Finding extreme values of a single variable function

If a function is continuous, its rate of change is non-constant and there are intervals in which it's crescent and others where it's decrescent, a natural conclusion is to expect the rate of change to be zero somewhere. [math]\displaystyle{ f'(x) = 0 }[/math] is a necessary but insufficient condition for a point to be a local maximum or minimum. It's insufficient because there are points where [math]\displaystyle{ f'(x) = 0 }[/math] and yet that point is neither a maximum nor a minimum. The same concept applies to multivariable functions. A point can have a necessary property to be a critical point and yet fail to meet other necessary criteria to be a maximum or a minimum.

Take the function [math]\displaystyle{ f(x) = x^3 }[/math] for example. At the origin its rate of change inverts its sign, but this function is strictly crescent and doesn't have a local maximum or minimum anywhere.

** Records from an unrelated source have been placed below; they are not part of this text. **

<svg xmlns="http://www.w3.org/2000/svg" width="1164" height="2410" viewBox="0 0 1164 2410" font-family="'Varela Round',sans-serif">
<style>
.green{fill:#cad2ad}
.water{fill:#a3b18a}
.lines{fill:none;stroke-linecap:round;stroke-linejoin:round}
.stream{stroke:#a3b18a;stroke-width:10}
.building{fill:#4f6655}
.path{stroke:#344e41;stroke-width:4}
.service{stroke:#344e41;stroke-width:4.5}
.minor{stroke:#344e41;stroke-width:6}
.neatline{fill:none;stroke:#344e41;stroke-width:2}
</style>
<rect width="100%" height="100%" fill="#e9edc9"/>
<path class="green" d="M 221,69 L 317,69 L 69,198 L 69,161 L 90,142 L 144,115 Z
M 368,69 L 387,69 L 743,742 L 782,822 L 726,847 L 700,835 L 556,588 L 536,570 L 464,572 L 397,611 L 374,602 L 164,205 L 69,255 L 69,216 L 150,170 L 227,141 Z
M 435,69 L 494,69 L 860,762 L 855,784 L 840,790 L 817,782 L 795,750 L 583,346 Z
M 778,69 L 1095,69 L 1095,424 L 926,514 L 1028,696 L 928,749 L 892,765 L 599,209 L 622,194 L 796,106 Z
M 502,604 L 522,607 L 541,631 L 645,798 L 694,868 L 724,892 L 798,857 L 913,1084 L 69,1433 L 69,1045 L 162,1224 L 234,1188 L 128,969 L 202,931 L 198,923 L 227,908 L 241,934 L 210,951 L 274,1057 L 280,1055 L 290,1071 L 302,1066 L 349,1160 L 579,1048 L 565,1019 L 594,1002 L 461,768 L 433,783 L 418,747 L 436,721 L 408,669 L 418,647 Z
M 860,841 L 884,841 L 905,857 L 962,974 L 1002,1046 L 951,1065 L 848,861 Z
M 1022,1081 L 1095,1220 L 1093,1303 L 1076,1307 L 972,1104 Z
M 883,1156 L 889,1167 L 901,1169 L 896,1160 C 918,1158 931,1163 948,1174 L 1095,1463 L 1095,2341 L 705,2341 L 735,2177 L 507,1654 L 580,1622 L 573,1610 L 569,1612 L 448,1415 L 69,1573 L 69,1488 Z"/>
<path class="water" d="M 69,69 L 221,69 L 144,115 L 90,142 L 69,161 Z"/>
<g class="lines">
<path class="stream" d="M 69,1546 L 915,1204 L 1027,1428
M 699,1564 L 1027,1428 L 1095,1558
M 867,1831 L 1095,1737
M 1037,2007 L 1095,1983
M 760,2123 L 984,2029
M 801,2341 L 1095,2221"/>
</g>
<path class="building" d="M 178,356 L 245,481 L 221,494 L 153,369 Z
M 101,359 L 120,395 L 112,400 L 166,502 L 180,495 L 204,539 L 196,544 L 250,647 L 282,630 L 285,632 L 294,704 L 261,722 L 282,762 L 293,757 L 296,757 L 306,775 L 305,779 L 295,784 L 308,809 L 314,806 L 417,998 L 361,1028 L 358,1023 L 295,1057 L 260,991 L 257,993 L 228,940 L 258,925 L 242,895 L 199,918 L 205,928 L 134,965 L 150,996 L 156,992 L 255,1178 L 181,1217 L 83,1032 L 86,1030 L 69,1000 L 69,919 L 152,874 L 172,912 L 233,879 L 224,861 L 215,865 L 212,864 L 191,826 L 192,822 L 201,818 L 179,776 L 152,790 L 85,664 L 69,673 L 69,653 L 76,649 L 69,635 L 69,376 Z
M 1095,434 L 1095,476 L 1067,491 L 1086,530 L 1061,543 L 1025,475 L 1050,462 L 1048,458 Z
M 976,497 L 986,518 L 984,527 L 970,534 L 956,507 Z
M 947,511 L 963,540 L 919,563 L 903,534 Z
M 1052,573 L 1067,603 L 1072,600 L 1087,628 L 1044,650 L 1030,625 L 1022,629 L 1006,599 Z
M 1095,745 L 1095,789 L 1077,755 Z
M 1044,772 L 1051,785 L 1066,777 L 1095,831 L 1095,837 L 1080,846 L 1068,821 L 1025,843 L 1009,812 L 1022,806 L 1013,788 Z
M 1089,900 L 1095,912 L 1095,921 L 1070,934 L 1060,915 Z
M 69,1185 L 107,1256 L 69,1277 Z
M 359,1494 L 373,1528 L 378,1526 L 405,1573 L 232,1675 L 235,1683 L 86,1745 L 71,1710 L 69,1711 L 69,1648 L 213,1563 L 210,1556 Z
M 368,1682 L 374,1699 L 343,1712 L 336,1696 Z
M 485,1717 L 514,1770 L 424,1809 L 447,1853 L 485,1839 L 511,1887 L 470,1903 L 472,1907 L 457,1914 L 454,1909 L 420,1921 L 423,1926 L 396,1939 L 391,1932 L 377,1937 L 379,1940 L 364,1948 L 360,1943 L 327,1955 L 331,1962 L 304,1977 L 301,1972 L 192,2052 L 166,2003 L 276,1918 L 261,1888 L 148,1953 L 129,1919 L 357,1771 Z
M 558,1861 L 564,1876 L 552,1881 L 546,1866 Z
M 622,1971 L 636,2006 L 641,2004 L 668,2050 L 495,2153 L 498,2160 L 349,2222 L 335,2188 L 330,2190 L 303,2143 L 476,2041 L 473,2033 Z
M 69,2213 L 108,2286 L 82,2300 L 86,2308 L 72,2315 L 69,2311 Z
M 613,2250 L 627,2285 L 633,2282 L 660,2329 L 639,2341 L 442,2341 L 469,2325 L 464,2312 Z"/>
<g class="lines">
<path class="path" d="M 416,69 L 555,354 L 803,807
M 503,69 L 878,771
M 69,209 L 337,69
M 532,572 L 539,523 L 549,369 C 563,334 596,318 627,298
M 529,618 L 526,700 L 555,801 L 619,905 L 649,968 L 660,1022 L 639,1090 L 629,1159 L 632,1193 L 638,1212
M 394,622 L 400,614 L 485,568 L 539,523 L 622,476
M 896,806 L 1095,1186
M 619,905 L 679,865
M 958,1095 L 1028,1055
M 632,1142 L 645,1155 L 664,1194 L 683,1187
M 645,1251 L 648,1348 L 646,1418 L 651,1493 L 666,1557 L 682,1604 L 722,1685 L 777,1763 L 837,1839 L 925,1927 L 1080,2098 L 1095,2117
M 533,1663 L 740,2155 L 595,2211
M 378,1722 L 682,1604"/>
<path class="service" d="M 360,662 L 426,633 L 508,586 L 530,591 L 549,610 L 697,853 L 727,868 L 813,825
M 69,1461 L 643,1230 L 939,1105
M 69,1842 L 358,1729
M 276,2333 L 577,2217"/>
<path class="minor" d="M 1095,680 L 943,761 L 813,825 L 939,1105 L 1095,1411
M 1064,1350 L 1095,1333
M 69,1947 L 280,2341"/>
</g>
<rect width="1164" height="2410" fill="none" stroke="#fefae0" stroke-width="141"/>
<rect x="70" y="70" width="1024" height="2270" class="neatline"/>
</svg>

Fermat's stationary points

We begin with the hypothesis that [math]\displaystyle{ c }[/math] is a local maximum. Now let's consider a small step to the right and to the left of that point and call the step [math]\displaystyle{ s }[/math]:

[math]\displaystyle{ f(c) \geq f(x + s) }[/math] (with our starting assumption every step that we take to the right or to the left, from the local maximum, results in going down)

Therefore:

[math]\displaystyle{ f(x + s) - f(c) \leq 0 }[/math] (added [math]\displaystyle{ -f(c) }[/math] to both sides. Note that the inequality wasn't inverted.)

We can divide both sides by a positive constant without affecting the inequality:

[math]\displaystyle{ \frac{f(x + s) - f(c)}{s} \leq \frac{0}{s} }[/math]

We are assuming that [math]\displaystyle{ f }[/math] is differentiable at [math]\displaystyle{ c }[/math], therefore the sided limits exist and are equal to each other:

[math]\displaystyle{ f'(c) = \lim_{s \ \to \ 0^{+}} \frac{f(x + s) - f(c)}{s} \leq 0 }[/math]

With that we have shown that [math]\displaystyle{ f'(c) \leq 0 }[/math].

If we consider [math]\displaystyle{ s \lt 0 }[/math] the previous inequality inverts to being greater than or equal to zero. We calculate the same limit, but from the left [math]\displaystyle{ h \to 0^{-} }[/math]. With that we prove that [math]\displaystyle{ f'(c) \geq 0 }[/math]. With both inequalities being true we conclude that [math]\displaystyle{ f'(c) = 0 }[/math]. It makes perfect sense if we think graphically. To the right and to the left of [math]\displaystyle{ f'(c) }[/math] the derivatives have opposite signs. When the take the sided limits, both converge to the same, horizontal, tangent line.

The same reasoning follows to prove that a local minimum also has [math]\displaystyle{ f'(c) = 0 }[/math].

Note: I have a textbook that does the proof by applying the sign conservation theorem, which condenses the proof by not having to deal with positive and negative increments separately.

Careful! Fermat's theorem of stationary points is not about global maximum or minimum. Take the function [math]\displaystyle{ f(x) = |x| }[/math] for example. At the origin it does have a global minimum, but it's not differentiable there.

Links for the proofs:

• https://en.wikipedia.org/wiki/Fermat%27s_theorem_(stationary_points)
• https://demonstrations.wolfram.com/FermatsTheoremOnStationaryPoints/
• https://www.technologyuk.net/mathematics/differential-calculus/fermats-theorem.shtml
• https://planetmath.org/proofoffermatstheoremstationarypoints

The second derivative test

The graphical idea is the application of [math]\displaystyle{ f'(c) = 0 }[/math] to the derivative of the derivative. Suppose that we have an interval and in between the extremes of it the function behaves as a parabola. Then somewhere in that interval the rate of change shifts from positive to negative or vice-versa. Now suppose that the parabola is not just a function, but the derivative itself. Then we have that the point where the derivative changes from crescent to decrescent or vice-versa is [math]\displaystyle{ f''(c) = 0 }[/math].

Theoretically we can have a function that can be derived to the nth order, but for most purposes we lose meaningful interpretations beyond the second or third orders.